Understanding Currencies’ Fluctuations

Understanding Currencies’ Fluctuations

Written by: PaxForex analytics dept - Thursday, 29 November 2018 0 comments

Foreign exchange rates have seen a major currency fluctuation over the past few years. For importers and exporters, any significant movement in currency fluctuation values has a big impact on profit margins, especially when buying supplies in high-value currency and selling in low value. Currency fluctuations and exchange rates have a tremendous impact on the amount that an expatriate receives in compensation. Plus, it greatly affects the amount of the cost-of-living allowance that companies pay their expatriates.

An exchange rate regime implies whether or how a country decides to manage its currency with respect to other currencies. In a flexible exchange rate regime, the country leaves the determination of its currency’s price mostly to international foreign exchange markets. Alternatively, a country may decide to exercise varying degrees of control over the exchange rates involving its currency. Appreciation and revaluation have the same meaning: The value of one currency increases against the other. But these terms are used for the floating and pegged exchange rate regimes, respectively. For example, both the dollar and the euro are floating currencies.

The exchange of foreign currencies has been a pastime of traders since the widespread adoption of the gold standard during the late 19th century. Determining a currency’s worth in relation to gold established a standardized manner of valuation. In time, hedgers and speculators alike were able to swap currencies in an attempt to realized a profit or preserve wealth. As technology evolved, the global currency trade transitioned from the physical transfer of money to an electronic one. By the turn of the 21st century, international currency exchange revolved around the newly digitized over-the-counter forex marketplace.

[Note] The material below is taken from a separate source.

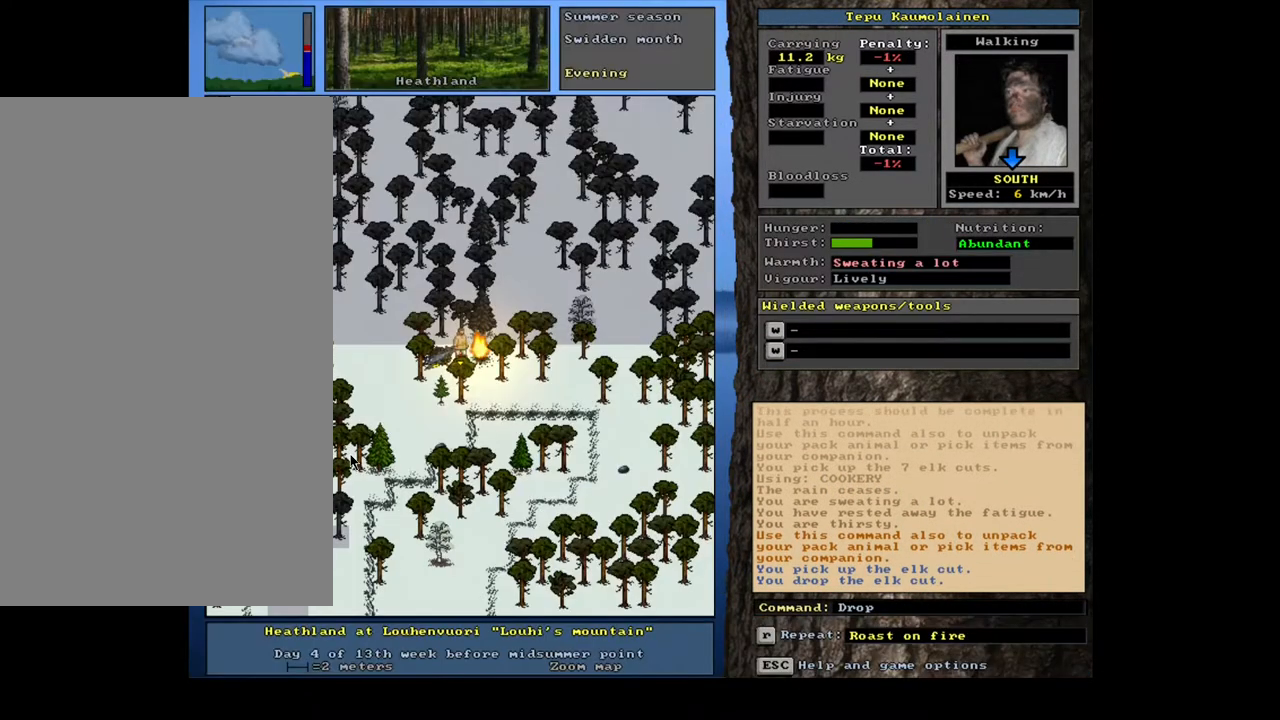
{"keys": [], "mouse": [], "events": [[50, "1", "up"]]}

A cheaper currency provides a competitive boost to an economy and can lead to positive multiplier and accelerator effects within the circular flow of income and spending. Depreciation of also has the effect of increasing the value of profits and income for a country’s businesses with investments overseas. And it is a boost to the tourist and farming industries. For farmers in Europe, CAP payments are made in Euros, so a lower sterling/Euro exchange rate increases the sterling value of farm subsidies for farmers in Britain. Some of the benefits of a weaker currency happen in the near term, but there are also some potential gains in the medium term. For many years the UK economy has been criticized for over-consumption and under-investment with the economy being unbalanced and too dependent on borrowing.

Exchange rates are commonplace for both travelers and international investors. While exchange rate quotes are relatively easy to find, reading and making calculations based on them can be a little more challenging. Investors can use many different online resources to help calculate exchanges rates on the spot or familiarize themselves with the basic mathematics needed to calculate exchanges rates by hand. This can help save a lot of time and money, especially when dealing with significant amounts of money.